Homage to the level-ground
- Feb 2
- 2 min read
Homage to the level-ground | Arushi Thakur

They have always been there.
The dewy drops have crystallised under my eyes.
I hear voices that pull me back,
one at every step,
towards the lane that I once deliberately walked away from
with such deliberate steps that I can still see their prints on the frail ground.
I retrace every step, going backwards.
But, I do not turn back;
Nor my head craning to look back at the colourless world,
Neither my torso turning to absorb all that I had once left behind.
My steps move backwards, every step placing itself in an accustomed mould.
I try to reach forward but I am pulled back by this dreaded familiarity where my heels feel a known depth.
Slowly, the fragments of the abandoned valley start appearing, a scenery that materializes on my right and my left.
It gradually spans forward, as I get sucked back into a place that I know by heart, the same heart that has forever longed to forget it.
The only difference is, it is all black and white now.
The trees still sway but the birds cannot be seen perching anymore.
The rustling of leaves momentarily brings a thought to me, one that urges me to run away from here.
And, this time, I am surprised to find that I can.
The voices aren’t pulling me back anymore,
my hair remains suspended having loosened itself from the dooming grip,
and my feet are free to tread their own path.
But this time, I turn around and walk down the lane on purpose.
My toes fall on the soles and my soles fall on the toes, telling that a story is being rewritten where going backward is the only way of moving forward.
I reach the end of the lane.
There is no wall to signal an end but I know this is the place I must stop.
There are no trees here.
The grave that I expected to find here is nowhere to be seen.

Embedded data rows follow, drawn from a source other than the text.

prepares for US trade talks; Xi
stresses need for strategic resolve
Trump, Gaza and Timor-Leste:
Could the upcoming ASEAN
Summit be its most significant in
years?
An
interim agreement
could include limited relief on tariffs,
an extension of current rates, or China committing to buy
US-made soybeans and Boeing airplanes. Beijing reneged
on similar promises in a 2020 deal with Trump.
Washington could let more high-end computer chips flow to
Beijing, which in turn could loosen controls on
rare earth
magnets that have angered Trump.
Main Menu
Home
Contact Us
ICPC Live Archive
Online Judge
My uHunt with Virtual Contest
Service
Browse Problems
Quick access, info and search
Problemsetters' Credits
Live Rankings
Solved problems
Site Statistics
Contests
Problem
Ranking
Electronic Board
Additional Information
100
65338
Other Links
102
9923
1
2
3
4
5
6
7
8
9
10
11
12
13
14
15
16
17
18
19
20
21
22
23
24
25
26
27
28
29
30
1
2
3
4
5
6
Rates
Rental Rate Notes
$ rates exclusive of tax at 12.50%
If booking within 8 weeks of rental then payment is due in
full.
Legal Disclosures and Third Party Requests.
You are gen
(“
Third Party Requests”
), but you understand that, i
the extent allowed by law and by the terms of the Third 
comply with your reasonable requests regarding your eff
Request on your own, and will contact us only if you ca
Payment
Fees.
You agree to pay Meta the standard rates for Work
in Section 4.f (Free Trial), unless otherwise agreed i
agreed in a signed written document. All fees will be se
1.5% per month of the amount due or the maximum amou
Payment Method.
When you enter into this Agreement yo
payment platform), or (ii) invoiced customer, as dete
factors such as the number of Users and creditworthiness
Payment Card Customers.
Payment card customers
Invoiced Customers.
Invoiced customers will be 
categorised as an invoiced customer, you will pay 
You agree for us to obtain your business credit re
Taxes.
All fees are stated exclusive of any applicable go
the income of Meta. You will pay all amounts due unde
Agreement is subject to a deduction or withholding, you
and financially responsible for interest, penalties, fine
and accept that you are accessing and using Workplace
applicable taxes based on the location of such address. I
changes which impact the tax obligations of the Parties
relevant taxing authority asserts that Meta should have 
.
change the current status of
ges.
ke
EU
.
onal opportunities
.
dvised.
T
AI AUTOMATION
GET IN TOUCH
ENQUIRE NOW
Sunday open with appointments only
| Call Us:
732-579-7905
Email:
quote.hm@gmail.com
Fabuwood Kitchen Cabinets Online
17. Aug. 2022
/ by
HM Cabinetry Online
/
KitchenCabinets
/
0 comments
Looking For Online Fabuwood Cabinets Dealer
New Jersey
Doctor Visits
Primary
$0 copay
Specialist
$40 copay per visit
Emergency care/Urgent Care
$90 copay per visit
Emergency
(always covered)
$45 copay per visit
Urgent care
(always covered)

No dead dreams, no dead people are here.
But they were there.
They have always been here, haven’t they?
I stoop, and then kneel.
I think of a few words—a broken ‘please’, a half-hearted ‘sorry’ and a deceiving ‘no’.
I utter none.
I place my palms on each other on my heart, close my eyes, heave a sigh and get back up.
The trees appear, green.
The sunrays appear though I never noticed them vanish and now hit the ground where there is no path and there are no footprints.
There are no voices calling out to me.
Maybe an honest sigh is all it takes sometimes to address the grave that never existed.
I walk into the coloured world.
On the path which now appeared behind me, there stayed a shape marked on the ground—two dedicated calves, signalling someone has mourned here.